“De toekomst valt niet te voorspellen, maar het verleden geeft wel inzicht.”

Liesbeth van der Horst is directeur bij het Verzetsmuseum. Dit museum laat zien hoe het dagelijks leven van mensen eruitzag tijdens de Tweede Wereldoorlog, over hun keuzes, omstandigheden en dilemma’s.
Wat kunnen wij daar vandaag de dag nog van leren? “Mensen moeten beseffen dat onze vrijheid niet vanzelfsprekend is.”

Bij het thema verbeeldingskracht moest ik direct aan jullie museum denken. Een aantal jaar geleden bezocht ik in het Verzetsmuseum een tentoonstelling over kinderen die in de oorlog naar het platteland gebracht werden. In onze familie ging het verhaal “oma is in de oorlog naar Friesland gelopen”, verder spraken we daar niet over. Pas in het museum kon ik me er wat bij voorstellen, hoe het moet zijn geweest om zo ver weg te zijn van familie voor onbekende tijd.
Hoe doen jullie dat? Hoe maken jullie dat verleden, wat voor jonge mensen toch ver van hun bed is, zichtbaar?

We doen dat aan de hand van drie pijlers. Ten eerste door verhalen persoonlijk te maken, zodat mensen zich kunnen inleven. Ten tweede door de vormgeving van onze tentoonstellingen. De collectie is vrij basic, de stukken zijn vaak papieren. Dat spreekt niet voor zich, en er zijn weinig foto’s uit die tijd. Daarom ondersteunen we de collectie met vormgeving, bijvoorbeeld bij de tentoonstelling ‘Naar de boeren’ waar we het net over hadden, deden we dat met een boot en een kade.
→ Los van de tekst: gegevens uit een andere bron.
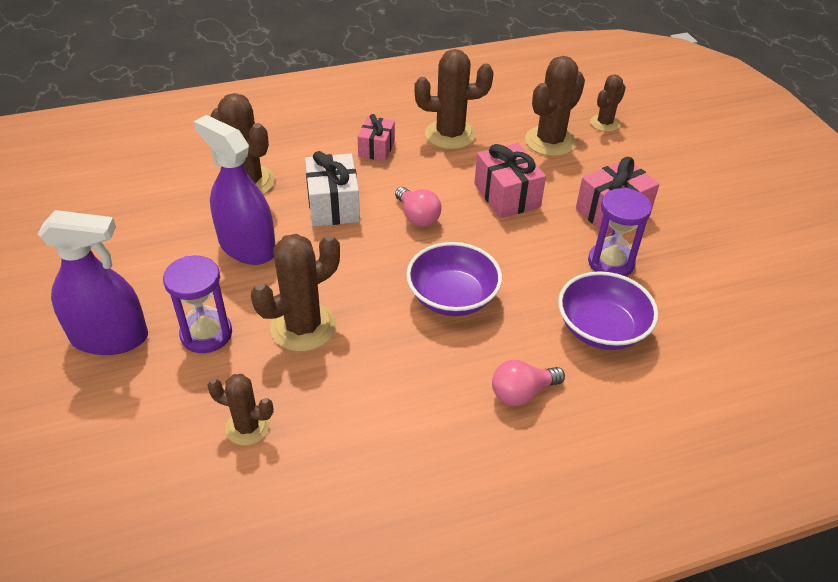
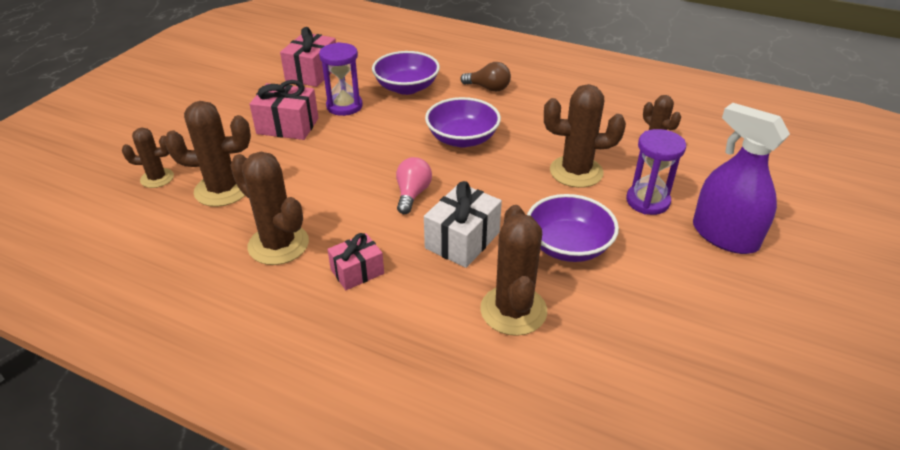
camera: 135 degrees left, 5 degrees down
purple spray bottle [194,115,275,265] -> purple bowl [527,194,619,262]
pink gift [474,143,546,218] -> pink gift moved to [280,27,336,87]
pink light bulb [492,360,565,406] -> brown light bulb [460,62,511,92]

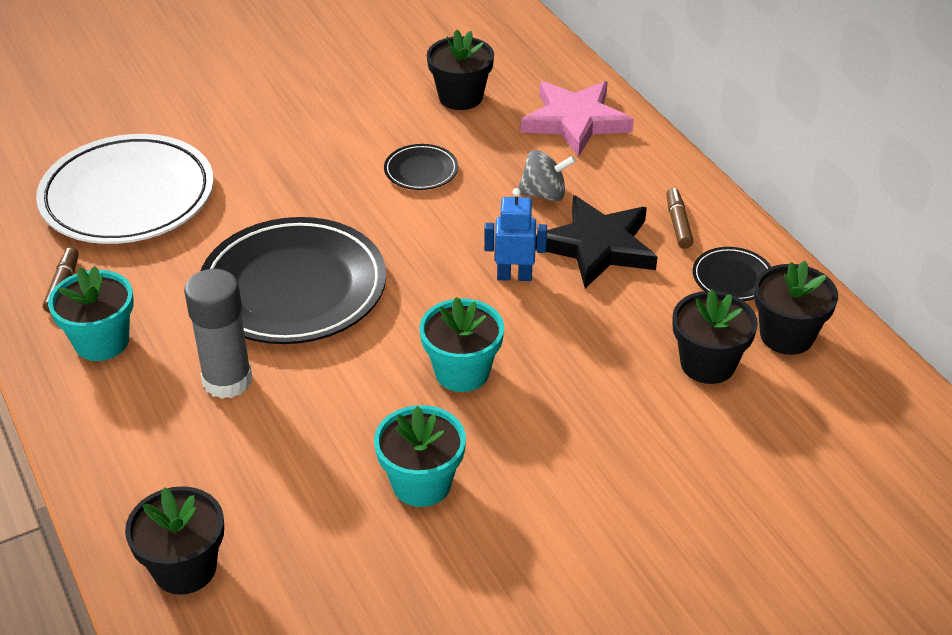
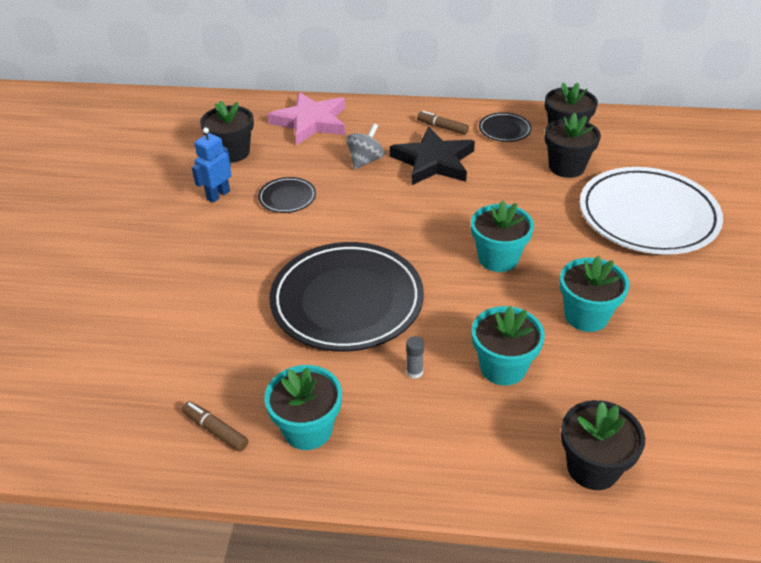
camera: 55 degrees left, 0 degrees up
white plate [36,134,214,244] -> white plate moved to [580,167,723,255]
grey glue stick [184,269,252,399] -> grey glue stick [406,336,424,379], size x0.41
blue robot [484,188,547,281] -> blue robot moved to [192,127,232,203]
none -> turquoise flower pot [472,306,545,386]

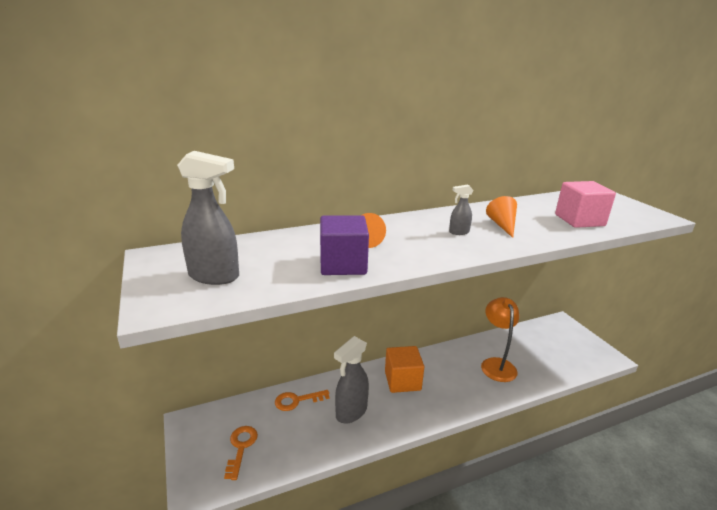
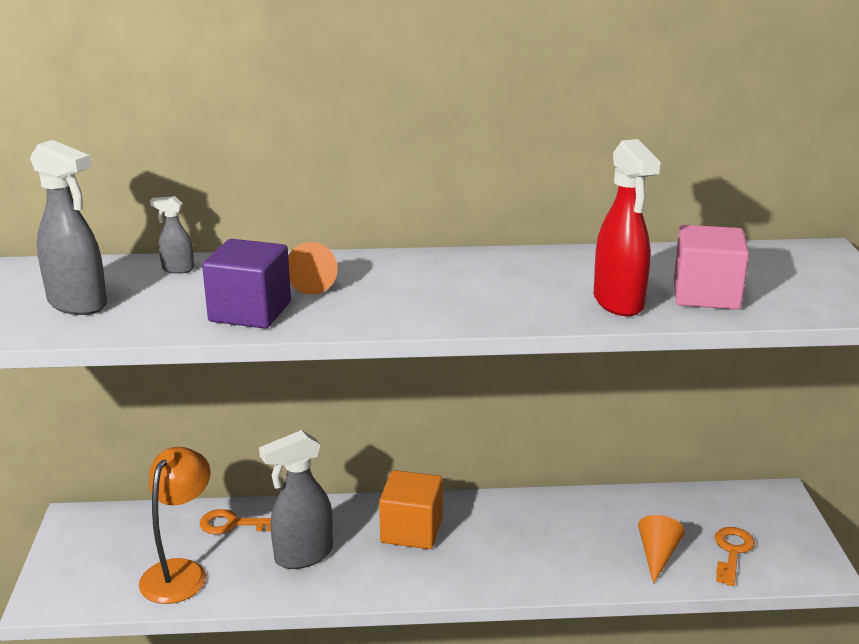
camera: 20 degrees right, 0 degrees up
orange key [224,426,258,480] -> orange key moved to [715,527,755,586]
grey spray bottle [449,185,474,235] -> grey spray bottle moved to [150,196,194,274]
orange lamp [481,297,519,382] -> orange lamp moved to [139,447,210,604]
orange cone [486,196,517,238] -> orange cone moved to [638,515,685,584]
none -> red spray bottle [594,139,661,316]

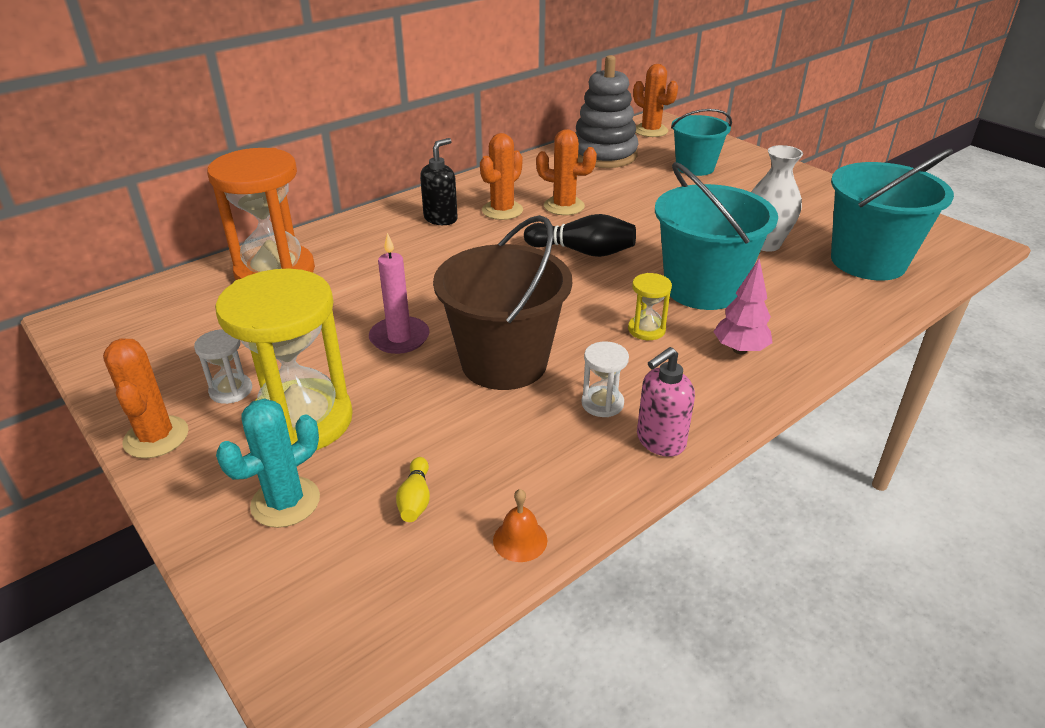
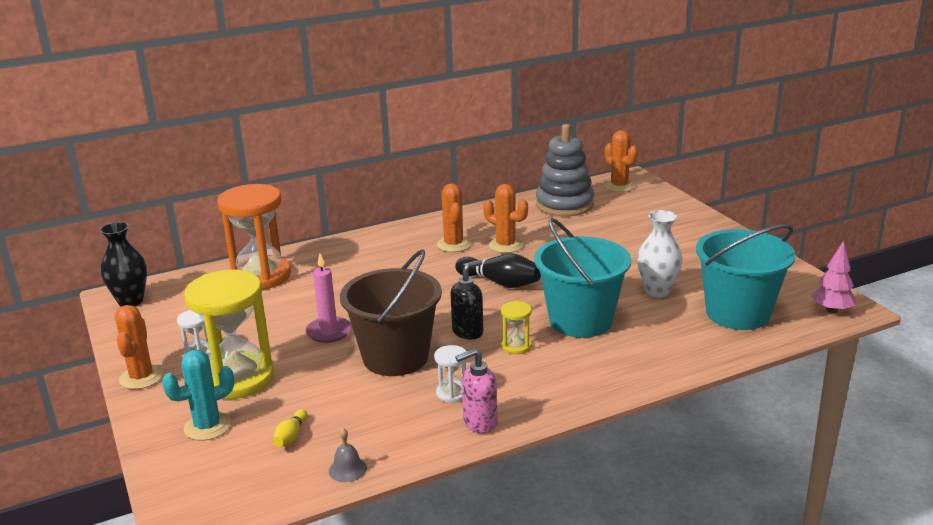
camera: 15 degrees right, 10 degrees down
black soap dispenser [420,138,458,225] -> black soap dispenser moved to [450,260,484,340]
orange cactus [480,133,523,220] -> orange cactus turned 60 degrees counterclockwise [437,183,471,252]
orange bell [493,489,547,562] -> grey bell [329,428,367,482]
turquoise bucket [671,109,732,176] -> none
pink tree [713,258,772,354] -> pink tree moved to [811,241,856,313]
none -> black vase [100,222,147,307]

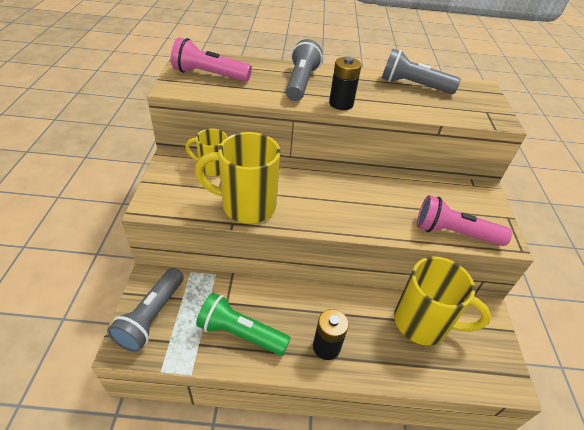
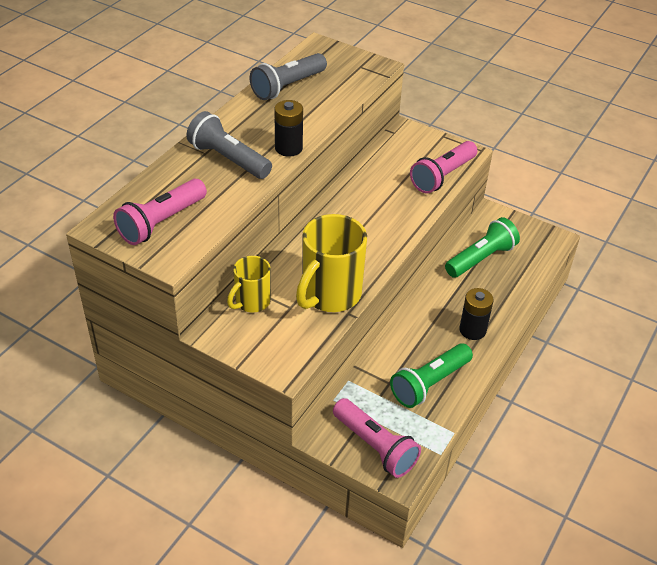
camera: 60 degrees left, 0 degrees up
grey flashlight [107,268,184,352] -> pink flashlight [333,398,421,478]
yellow mug [394,256,491,345] -> green flashlight [445,217,520,278]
En tenslotte: we laten teksten lezen door de doelgroep. Om na te gaan of de lezers geraakt zijn; of het begrijpelijk is. Zo maken we een goede tentoonstelling die het verhaal ook echt overbrengt.

Wat maakt dat dat verhaal nu nog relevant is?

We willen inzicht geven in menselijk handelen. Dingen kunnen erg uit de hand lopen; mensen nu moeten zich realiseren dat welvaart en vrijheid niet vanzelfsprekends zijn. Dat zien we op andere plekken op de wereld, en die link leggen we ook in het museum. Maar het is niet alleen maar een ver-van-je-bed-show. Je weet niet wat er kan gebeuren. Het zou weer mis kunnen lopen.

Ik las een column van historicus Maarten van Rossum, waarin hij zegt: “veel nut heeft kennis van het verleden niet, je kunt er de toekomst niet mee voorspellen en er geen beleid op baseren.”
Denk je dat we überhaupt kunnen leren van het verleden?

De toekomst valt zeker niet te voorspellen en beleid maken op basis van het verleden kan nauwelijks. Situaties zijn steeds verschillend; er zijn andere omstandigheden en factoren die op elkaar inwerken. Dus in die zin ben ik het wel met Van Rossum eens. Maar het verleden geeft wel inzichten in menselijk handelen. Er zijn mechanismes en patronen die zich herhalen, en dat inzicht is zeker wel nuttig.

Wat heeft verbeeldingskracht met verzet te maken?

Het verleden kan inspireren tot een actieve houding in het heden. Mensen die persoonlijk geraakt zijn door de verhalen uit de oorlog, kunnen daardoor maatschappelijk betrokken raken. Dan is het verleden een inspiratiebron.”

Wat helpt verder om in verzet te komen?

Verzet in een oorlogssituatie vergt vooral moed. Dat is nog belangrijker dan politieke overtuiging. De meeste mensen zijn niet heel moedig; er zijn maar weinig mensen die het in zich hebben om hun leven te riskeren voor het verzet. Dat heeft vooral met karakter te maken. Daarnaast spelen omstandigheden een rol: tijdens de Tweede Wereldoorlog waren er bijvoorbeeld veel meer jonge ongebonden mensen in het verzet, dan mensen met een gezin.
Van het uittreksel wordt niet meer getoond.